Résumé de la thèse
Shahrur distingue l’étude de la nature de l’étude de l’être humain et de la société. L’être humain ne peut pas servir de matière d’expérimentation en laboratoire comme dans les sciences naturelles, car son agir est médiatisé par la pensée, la psyché, la langue et les relations sociales. Les sciences humaines ont donc besoin d’une méthode plus complexe et plus objective, et non d’un transfert littéral de l’expérience directe du laboratoire vers la politique et la société.

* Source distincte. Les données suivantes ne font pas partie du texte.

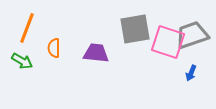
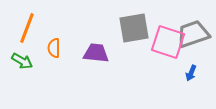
gray square: moved 1 px left, 1 px up
gray trapezoid: moved 1 px right, 1 px up
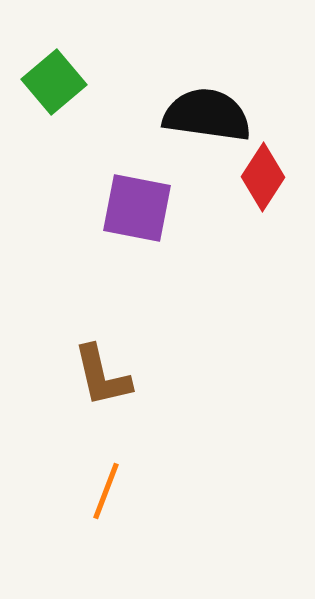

À l’intérieur de cette distinction apparaît une relation double entre le général et le particulier : la société est régie par des lois sociales, économiques et politiques générales, tandis que les individus ne se réduisent pas à un seul troupeau ; leurs actes se déploient dans des possibilités individuelles et des singularités qui n’annulent pas la loi générale et ne s’y dissolvent pas.
Les atomes fondateurs
- La raison et la connaissance transforment le dire en acte
- La société humaine évolue historiquement
- L’économie naît du développement des instincts
- La démocratie arbitre entre l’individu et la société
- Changer l’esprit collectif est l’une des tâches les plus difficiles
Place de l’appui dans le livre
Cela apparaît au début du livre, dans l’introduction méthodologique sur la raison, la connaissance et les sciences humaines, où Shahrur s’interroge sur l’alternative au laboratoire et au télescope dans l’étude de l’être humain, puis relie cela aux lois générales de la société et aux possibilités de l’action individuelle.
Limites de la lecture
Cette page ne nie pas la possibilité d’objectivité dans les sciences humaines, mais en précise la nature. Chez Shahrur, il ne s’agit pas d’abandonner la méthode, mais de reconnaître que l’objet humain et social est plus complexe que l’objet matériel, et que la relation entre l’individu et la société est probabiliste et dialectique, non mécanique et directe.